Die Euro-Schuldenstaaten sollen mehr Sicherheiten vorweisen, wenn sie Geld aus dem europäischen Rettungsfonds bekommen möchten. Bundesarbeitsministerin Ursula von der Leyen fordert, dass sie dafür mit ihren Goldreserven und Industriebeteiligungen bürgen müssten.

Notkredite nur gegen Sicherheiten

"Einige Staaten unternehmen große Anstrengungen, um ihre Schulden zu bedienen. Dies muss honoriert werden. Damit aber die Anstrengungen auch langfristig aufrechterhalten werden, bedarf es der Sicherheiten", sagte von der Leyen. Sicherheiten bereitzustellen sei ein Verfahren, das für jeden normalen Gläubiger, der Geld von einer Bank wolle, üblich sei, sagte die stellvertretende CDU-Bundesvorsitzende.

Kanzlerin und CDU-Chefin Angela Merkel wies den Vorschlag zurück. Auch Unions-Fraktionschef Volker Kauder (CDU) sprach sich gegen den Vorstoß aus.

Zugleich verständigte sich die CDU/CSU-Fraktion auf der Sondersitzung auf den Fahrplan zum Euro-Rettungsschirm. Nachdem am 31. August das Vorhaben im Kabinetts beschlossen werden soll, wird es voraussichtlich am 8. September in der Haushaltswoche des Bundestages die erste Lesung zum Euro-Schirm geben, sagte Kauder.

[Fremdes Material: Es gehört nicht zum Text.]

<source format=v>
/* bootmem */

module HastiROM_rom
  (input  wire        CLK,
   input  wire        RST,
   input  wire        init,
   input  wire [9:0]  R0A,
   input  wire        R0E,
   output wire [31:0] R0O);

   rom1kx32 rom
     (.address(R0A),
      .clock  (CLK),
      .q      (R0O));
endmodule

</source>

Danach gebe es ein "geordnetes Beratungsverfahren" mit ausreichend Zeit, versicherte der Fraktionschef. Voraussichtlich am 23. September steht im Bundestag einen Beschluss an. "Ich sehe, dass wir die dafür notwendigen Mehrheiten in der Bundestagsfraktion erreichen können", sagte Kauder. An diesem Tag tagt auch der Bundesrat.

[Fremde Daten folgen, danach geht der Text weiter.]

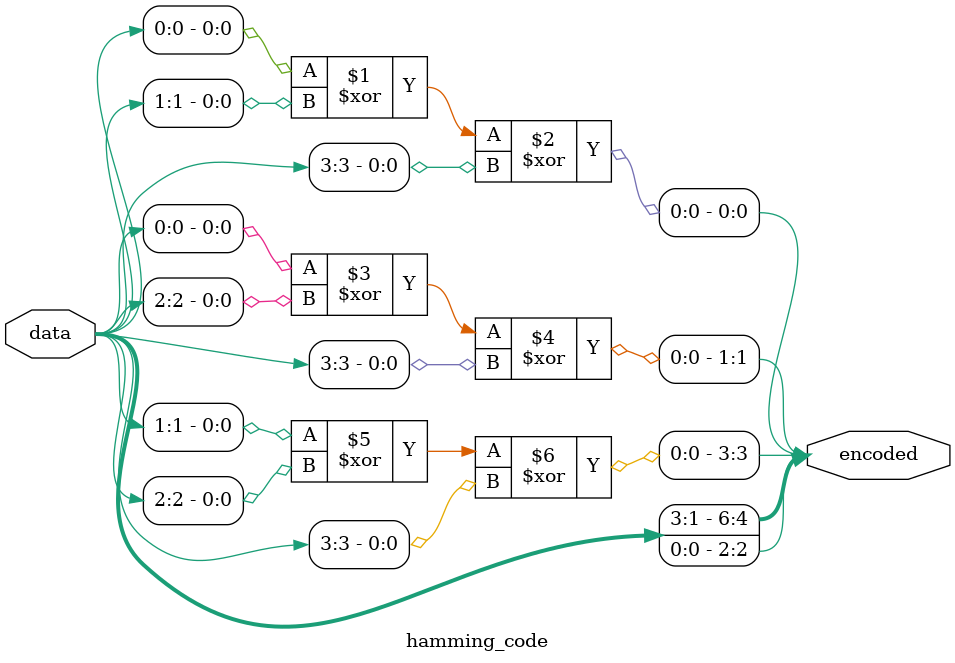
<source format=v>
`timescale 1ns / 1ps


module hamming_code(
    input [3:0]data,
    output [6:0] encoded
    );
    
    assign encoded[0]=data[0] ^ data[1] ^ data[3];
    assign encoded[1]=data[0] ^ data[2] ^ data[3];
    assign encoded[2]=data[0];
    assign encoded[3]=data[1] ^ data[2] ^ data[3];
    assign encoded[4]=data[1];
    assign encoded[5]=data[2];
    assign encoded[6]=data[3];
endmodule

</source>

Keine Absicherung zulasten der anderen

Hintergrund ist eine Vereinbarung zwischen Griechenland und dem Geberland Finnland, im Gegenzug für ihr "Ja" zu neuen Krediten einen dreistelligen Millionenbetrag als Sicherheit auf ein finnisches Staatskonto zu überweisen.

Deutsche Politiker hatten die Vereinbarung kritisiert. "Sonderkonditionen sind der falsche Weg", sagte der finanzpolitische Sprecher der Unions-Bundestagsfraktion, Klaus-Peter Flosbach (CDU), der Düsseldorfer "Rheinischen Post". "Damit löst man keine Probleme." Unions-Fraktionsvize Michael Meister (CDU) sagte der Zeitung: "Es kann nicht Helfer ersten und zweiten Ranges geben." Die Probleme der Euro-Zone würden nicht gelöst, wenn sich jeder zulasten der anderen absichern wolle. Grünen-Finanzpolitiker Gerhard Schick sagte dem Blatt: "Wenn das alle machen würden, würde das Euro-System zusammenbrechen." Sobald einer für sich einen Bonus aushandele, müssten ihn die anderen mittragen.

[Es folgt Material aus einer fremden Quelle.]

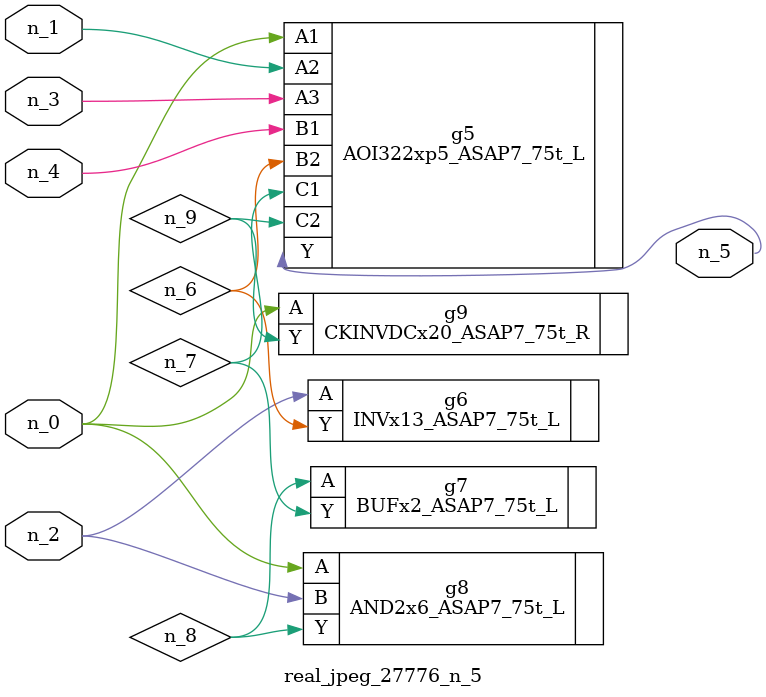
<source format=v>
module real_jpeg_27776_n_5 (n_4, n_0, n_1, n_2, n_3, n_5);

input n_4;
input n_0;
input n_1;
input n_2;
input n_3;

output n_5;

wire n_8;
wire n_6;
wire n_7;
wire n_9;

AOI322xp5_ASAP7_75t_L g5 ( 
.A1(n_0),
.A2(n_1),
.A3(n_3),
.B1(n_4),
.B2(n_6),
.C1(n_7),
.C2(n_9),
.Y(n_5)
);

AND2x6_ASAP7_75t_L g8 ( 
.A(n_0),
.B(n_2),
.Y(n_8)
);

CKINVDCx20_ASAP7_75t_R g9 ( 
.A(n_0),
.Y(n_9)
);

INVx13_ASAP7_75t_L g6 ( 
.A(n_2),
.Y(n_6)
);

BUFx2_ASAP7_75t_L g7 ( 
.A(n_8),
.Y(n_7)
);


endmodule
</source>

Sonderlösungen sind nicht konsensfähig

Laut Bundesregierung müssen die von Finnland mit Griechenland vereinbarten Sicherheiten für ein neues milliardenschweres Rettungspaket der Euro-Gruppe auf europäischer Ebene abgesegnet werden. Regierungssprecher Steffen Seibert nannte es fraglich, ob Sonderlösungen für einzelne Staaten konsensfähig seien. Der Sprecher des Finanzministeriums, Martin Kreienbaum sagte, es sei klar, dass die Vereinbarung auf Zustimmung treffen müsse. Sie dürfe nicht zum Nachteil der Gruppe sein.